Where Are They Now?

I recently read in Ad Age that AMC’s advertising reality series The Pitch will be back for season 2, despite mediocre ratings and overwhelming disdain from the industry it supposedly portrays. This time around, the brands involved are even sketchier–College Hunks Hauling Junk? Fuller Brush Co.? And the participating agencies are even more, well, up-and-coming.

As I said last July the pitch process is messed up enough without introducing the three-ring circus of reality TV. It’s already a terrible way to select an agency partner. Throw in the glare of spotlights, and you’ll never make the right decision, build a long-term agency-client relationship or lay the groundwork for a meaningful brand.

So I thought, why not check in with last year’s “winners” and see how they’re doing? After some quick research by our crack team of interns, my suspicions were confirmed.

Week 1:

McKinney won Subway with their “Freestyle Breakfast” idea featuring YouTube rap sensation Mac Lethal. His original video has 29 million views, but there’s no sight of a Subway version anywhere. 0 for 1

Week 2:

SK+G shows Waste Management on their website and includes the work from the show, but the WasteIntoWow.com domain on all elements of the campaign isn’t even live. 0 for 2

Week 3:

FKM shows work for Clockwork Home Services on their website, although the Clockwork website doesn’t say anything about the campaign anywhere. In fact, it shows this gem on its YouTube page instead. 0 for 3

Week 4:

Conversation’s “Year of Pop” seems to have gotten some traction, largely thanks to the addition of Katy Perry. Success! 1 for 4

Week 5:

Kovel/Fuller declares themselves “Proud Winners of AMC’s The Pitch” on their home page, but there’s no mention of Frangelico as a client, nor any examples of work anywhere. So much for that winning streak.      1 for 5

Week 6:

Bozell features “Be the Voice of 1” campaign on their website, and the campaign site is live, so another success story! But wait, the JDRF website has an entirely different look, feel and voice. Not exactly the Voice of 1. Call it a draw. 1.5 for 6

Week 7:

DIGO’s website says it all. When asked “Are you actually doing real work for C. Wonder?” Their answer is “We are indeed.
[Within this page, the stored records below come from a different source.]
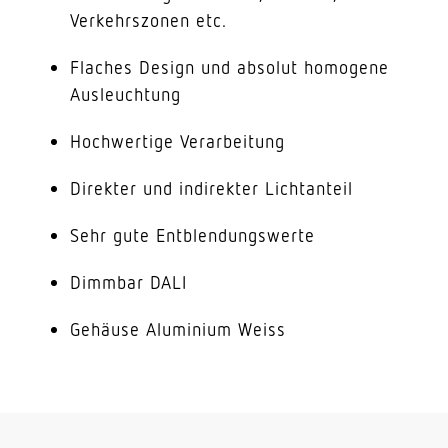
Verkehrszonen etc.
Flaches Design und absolut homogene
Ausleuchtung
Hochwertige Verarbeitung
Direkter und indirekter Lichtanteil
Sehr gute Entblendungswerte
Dimmbar DALI
Gehäuse Aluminium Weiss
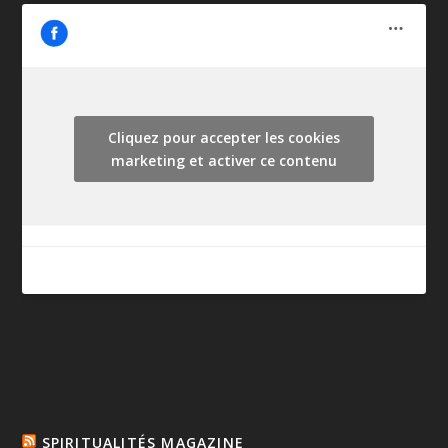
Cliquez pour accepter les cookies
marketing et activer ce contenu
SPIRITUALITÉS MAGAZINE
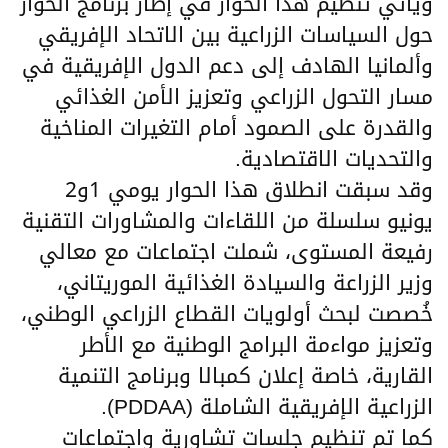
ويأتي تنظيم هذا الحوار في إطار برنامج الحوار
حول السياسات الزراعية بين الاتحاد الإفريقي
وألمانيا الهادف إلى دعم الدول الإفريقية في
مسار التحول الزراعي وتعزيز الأمن الغذائي
والقدرة على الصمود أمام التغيرات المناخية
والتحديات الاقتصادية.
وقد سبقت انطلاق هذا الحوار يومي 1و2
يونيو سلسلة من اللقاءات والمشاورات التقنية
رفيعة المستوى، شملت اجتماعات مع معالي
وزير الزراعة والسيادة الغذائية الموريتاني،
خُصصت لبحث أولويات القطاع الزراعي الوطني،
وتعزيز مواءمة البرامج الوطنية مع الأطر
القارية، خاصة إعلان كمبالا وبرنامج التنمية
الزراعية الإفريقية الشاملة (PDDAA).
كما تم تنظيم جلسات تشاورية واجتماعات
Our values and culture mesh together quite well, and we’ve been working together to evolve the campaign to meet their marketing and brand-building needs. Both agency and client are excited about the process, the campaign, and the success that lies ahead. We expect to launch this year.” So in other words, they’re stuck in focus group hell or back to the drawing board. 1.5 for 7

Week 8:

And finally, neither Marriott International (Autograph Collection) nor winning agency Bandujo, mention anything about the show or any winning idea. 1.5 for 8

So to sum up, a year after Season 1 of The Pitch, only 1.5 out of the 8  “winning” ideas have really seen the light of day. That means a less than 20% success rate for the agency-client relationships. That’s bad. Kardashian bad. No wonder our industry has such a hard time getting any respect, much less recruiting and retaining top talent.

Yet we’re about to be treated to another season following the same exact formula. A formula that conveniently edits out the research, strategy and critical thinking that goes into really solid, brand-building work, in favor of manufactured drama.

I know it’s too late, but rather than trying to pass this off as an inside look at how advertising gets made, why not just drop any shred of reality and at least make it more entertaining? How about 1 night vs. 1 week to come up with the idea? Or agencies vs. ad school students? Maybe that Watson computer from Jeopardy is available?